Provided data:
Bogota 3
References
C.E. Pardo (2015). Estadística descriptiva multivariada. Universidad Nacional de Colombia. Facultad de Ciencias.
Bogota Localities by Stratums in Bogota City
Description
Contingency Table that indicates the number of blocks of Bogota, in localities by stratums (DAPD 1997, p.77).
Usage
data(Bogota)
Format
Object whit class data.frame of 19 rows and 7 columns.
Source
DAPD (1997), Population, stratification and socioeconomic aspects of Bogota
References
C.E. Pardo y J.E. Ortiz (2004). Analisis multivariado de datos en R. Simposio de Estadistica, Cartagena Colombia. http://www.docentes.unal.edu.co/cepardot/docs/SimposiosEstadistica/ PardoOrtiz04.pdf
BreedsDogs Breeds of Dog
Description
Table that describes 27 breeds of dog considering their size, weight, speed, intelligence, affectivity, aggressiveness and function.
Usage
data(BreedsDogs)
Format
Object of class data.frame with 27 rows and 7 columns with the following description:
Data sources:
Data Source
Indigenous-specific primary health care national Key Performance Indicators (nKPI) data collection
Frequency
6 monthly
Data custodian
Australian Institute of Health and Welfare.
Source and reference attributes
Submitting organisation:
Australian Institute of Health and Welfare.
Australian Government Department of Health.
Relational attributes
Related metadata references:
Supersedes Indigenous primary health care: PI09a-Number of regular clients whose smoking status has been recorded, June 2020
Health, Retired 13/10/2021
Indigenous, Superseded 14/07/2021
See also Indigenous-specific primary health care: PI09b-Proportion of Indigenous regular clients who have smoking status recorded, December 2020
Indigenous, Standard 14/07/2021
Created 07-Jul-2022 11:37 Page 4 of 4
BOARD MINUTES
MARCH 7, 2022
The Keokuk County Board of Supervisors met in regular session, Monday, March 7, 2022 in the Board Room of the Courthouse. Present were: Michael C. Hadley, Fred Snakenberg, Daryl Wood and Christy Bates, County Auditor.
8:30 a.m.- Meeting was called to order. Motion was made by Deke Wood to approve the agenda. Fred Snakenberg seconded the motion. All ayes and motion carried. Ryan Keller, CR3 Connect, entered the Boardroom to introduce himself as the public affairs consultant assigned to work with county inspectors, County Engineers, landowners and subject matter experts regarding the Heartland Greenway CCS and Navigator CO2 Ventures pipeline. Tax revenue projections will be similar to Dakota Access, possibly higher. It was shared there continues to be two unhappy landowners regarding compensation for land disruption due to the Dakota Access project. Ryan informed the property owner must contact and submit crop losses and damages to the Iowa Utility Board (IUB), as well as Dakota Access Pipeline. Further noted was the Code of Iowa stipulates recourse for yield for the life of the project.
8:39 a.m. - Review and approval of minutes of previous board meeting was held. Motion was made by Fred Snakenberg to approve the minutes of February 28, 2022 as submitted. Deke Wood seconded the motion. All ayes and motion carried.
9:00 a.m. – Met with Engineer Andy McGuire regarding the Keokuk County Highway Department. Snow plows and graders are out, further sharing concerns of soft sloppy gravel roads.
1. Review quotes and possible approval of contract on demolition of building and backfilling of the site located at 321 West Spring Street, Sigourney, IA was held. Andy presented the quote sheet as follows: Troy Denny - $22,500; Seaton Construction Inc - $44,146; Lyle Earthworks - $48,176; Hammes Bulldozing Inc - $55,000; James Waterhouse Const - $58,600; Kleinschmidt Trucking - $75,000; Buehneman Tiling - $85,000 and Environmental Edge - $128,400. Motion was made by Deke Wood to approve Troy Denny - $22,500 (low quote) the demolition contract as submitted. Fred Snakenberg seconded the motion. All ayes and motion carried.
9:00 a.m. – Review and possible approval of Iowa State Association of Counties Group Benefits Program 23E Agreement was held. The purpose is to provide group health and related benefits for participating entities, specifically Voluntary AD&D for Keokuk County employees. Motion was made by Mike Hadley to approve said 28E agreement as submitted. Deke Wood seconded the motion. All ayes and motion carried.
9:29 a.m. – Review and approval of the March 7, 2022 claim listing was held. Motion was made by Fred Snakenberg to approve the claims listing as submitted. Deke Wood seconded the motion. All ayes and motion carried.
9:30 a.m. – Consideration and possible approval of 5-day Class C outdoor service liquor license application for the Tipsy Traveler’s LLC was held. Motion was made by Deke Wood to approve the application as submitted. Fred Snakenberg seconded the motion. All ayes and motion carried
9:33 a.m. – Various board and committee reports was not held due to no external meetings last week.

Exercise goal:
Report each line of the listing above that uses the word "rows".

Answer box:
Object whit class data.frame of 19 rows and 7 columns.
Object of class data.frame with 27 rows and 7 columns with the following description:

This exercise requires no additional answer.